━━ Page excerpt

Cascone & Kluepfel, LLP, Garden City (Howard B. Altman of counsel), for respondents.
Order, Supreme Court, New York County (David B. Cohen, J.), entered April 18, 2019, which, to the extent appealed from, granted defendants The Trustees of Columbia University in the City of New York and Sciame Construction, LLC's motion for summary judgment insofar as dismissing plaintiff's common-law negligence and Labor Law § 200 claims and denied plaintiff's motion for summary judgment on his Labor Law § 241(6) claims predicated on violation of Industrial Code §§ 23-1.7(e)(2) and 23-1.7(f), unanimously modified, on the law, to reinstate plaintiff's common-law negligence and Labor Law § 200 claims, and otherwise affirmed, without costs.

━━━━

Based on the court order above, decide whether each statement is true: (a) the order was entered April 18, 2019; (b) plaintiff's common-law negligence and Labor Law § 200 claims were reinstated; (c) the order was modified with costs. Answer yes or no for each and quote the words from the order that settle it. The material after this point isn't needed.

━━ Dataset section

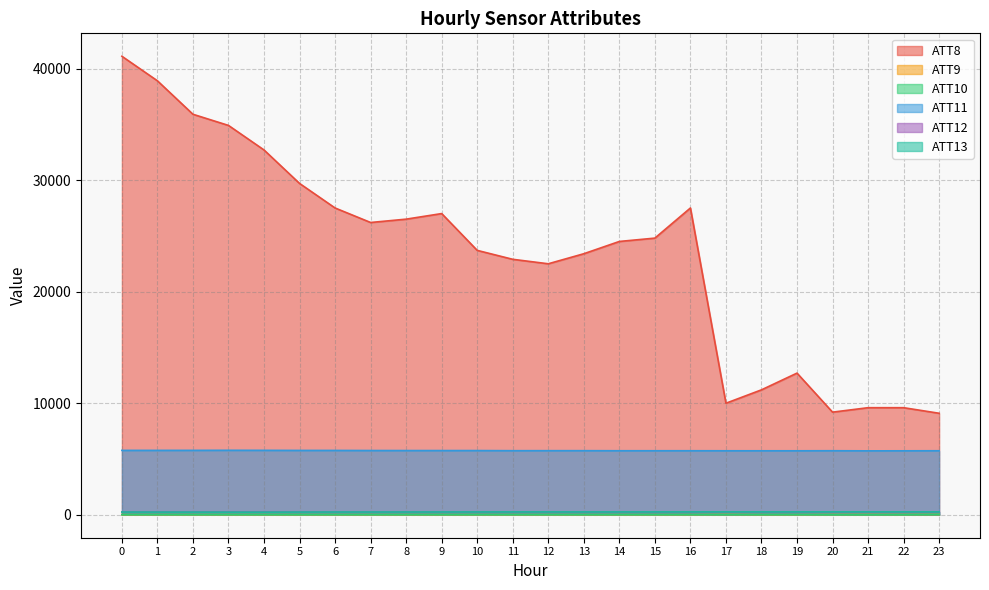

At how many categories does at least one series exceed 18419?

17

━━━━

• **Written solution**:
(a) Yes: "entered April 18, 2019"
(b) Yes: "to reinstate plaintiff's common-law negligence and Labor Law § 200 claims"
(c) No: "without costs"